»»

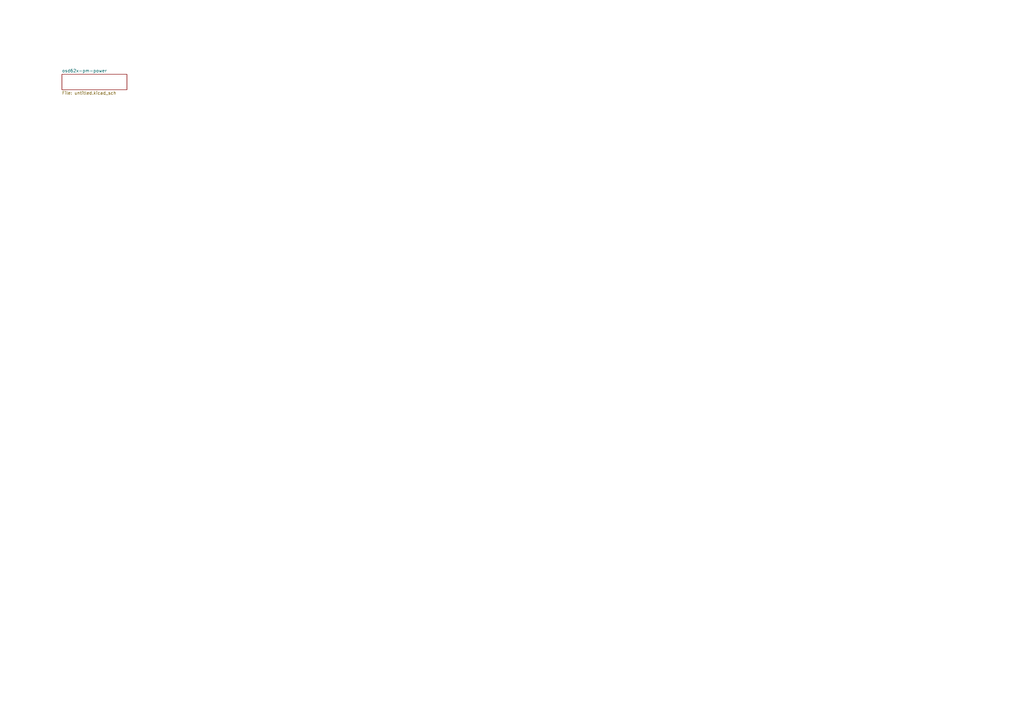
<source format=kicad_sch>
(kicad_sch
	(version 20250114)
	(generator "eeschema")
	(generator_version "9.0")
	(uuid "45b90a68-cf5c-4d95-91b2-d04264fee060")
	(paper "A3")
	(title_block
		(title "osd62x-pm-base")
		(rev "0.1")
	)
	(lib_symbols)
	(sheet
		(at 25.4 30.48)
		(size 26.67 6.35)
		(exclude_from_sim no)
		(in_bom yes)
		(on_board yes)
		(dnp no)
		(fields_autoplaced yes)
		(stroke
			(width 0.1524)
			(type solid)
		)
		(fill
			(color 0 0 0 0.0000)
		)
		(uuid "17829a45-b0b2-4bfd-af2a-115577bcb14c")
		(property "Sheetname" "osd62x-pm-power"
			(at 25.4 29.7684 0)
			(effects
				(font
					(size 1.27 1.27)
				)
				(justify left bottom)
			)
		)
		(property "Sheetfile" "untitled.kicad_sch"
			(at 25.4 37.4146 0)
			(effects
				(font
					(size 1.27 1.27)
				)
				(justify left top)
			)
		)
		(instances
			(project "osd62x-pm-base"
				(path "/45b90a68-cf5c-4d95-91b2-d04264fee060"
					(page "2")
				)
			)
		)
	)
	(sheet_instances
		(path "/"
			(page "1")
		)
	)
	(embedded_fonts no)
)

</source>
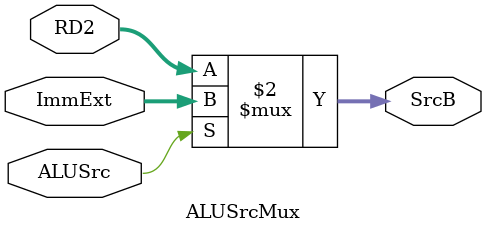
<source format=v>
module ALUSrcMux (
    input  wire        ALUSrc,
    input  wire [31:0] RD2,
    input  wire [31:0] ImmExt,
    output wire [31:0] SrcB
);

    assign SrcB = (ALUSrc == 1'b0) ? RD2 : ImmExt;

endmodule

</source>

««
»»

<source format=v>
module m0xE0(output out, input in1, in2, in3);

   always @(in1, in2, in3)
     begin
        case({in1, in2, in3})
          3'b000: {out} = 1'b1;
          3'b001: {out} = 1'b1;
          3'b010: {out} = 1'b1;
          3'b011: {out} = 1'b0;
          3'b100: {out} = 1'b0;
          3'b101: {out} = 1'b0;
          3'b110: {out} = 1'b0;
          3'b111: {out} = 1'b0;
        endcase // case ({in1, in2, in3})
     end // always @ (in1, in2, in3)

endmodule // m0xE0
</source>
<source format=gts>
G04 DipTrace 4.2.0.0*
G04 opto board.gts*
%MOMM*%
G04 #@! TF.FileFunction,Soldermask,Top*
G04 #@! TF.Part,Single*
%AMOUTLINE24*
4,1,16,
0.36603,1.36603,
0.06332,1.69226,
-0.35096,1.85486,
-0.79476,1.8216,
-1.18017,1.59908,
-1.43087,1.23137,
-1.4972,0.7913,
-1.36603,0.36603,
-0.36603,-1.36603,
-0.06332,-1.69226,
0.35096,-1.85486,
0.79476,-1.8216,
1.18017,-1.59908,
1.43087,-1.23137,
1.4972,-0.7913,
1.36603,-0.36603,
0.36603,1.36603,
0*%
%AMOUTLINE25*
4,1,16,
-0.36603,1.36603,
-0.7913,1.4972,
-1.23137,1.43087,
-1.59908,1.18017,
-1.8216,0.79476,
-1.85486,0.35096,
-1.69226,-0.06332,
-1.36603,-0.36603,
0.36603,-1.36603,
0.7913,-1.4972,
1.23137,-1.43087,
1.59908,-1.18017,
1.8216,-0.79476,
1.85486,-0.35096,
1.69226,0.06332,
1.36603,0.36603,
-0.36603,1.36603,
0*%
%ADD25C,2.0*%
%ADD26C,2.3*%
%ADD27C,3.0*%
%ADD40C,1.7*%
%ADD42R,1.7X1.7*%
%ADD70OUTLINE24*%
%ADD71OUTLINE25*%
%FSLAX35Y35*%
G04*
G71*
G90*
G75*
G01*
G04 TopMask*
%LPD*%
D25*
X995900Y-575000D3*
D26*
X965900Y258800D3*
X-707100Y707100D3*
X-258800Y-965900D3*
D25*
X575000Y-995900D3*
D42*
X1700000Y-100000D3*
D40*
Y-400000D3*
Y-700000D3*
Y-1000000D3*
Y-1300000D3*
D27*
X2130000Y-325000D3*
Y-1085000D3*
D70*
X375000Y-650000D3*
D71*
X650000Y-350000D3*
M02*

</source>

««

§ **What needs to be done**
Take every line from the data that includes the word "path".

§ **Result of this exercise**
				(path "/45b90a68-cf5c-4d95-91b2-d04264fee060"
		(path "/"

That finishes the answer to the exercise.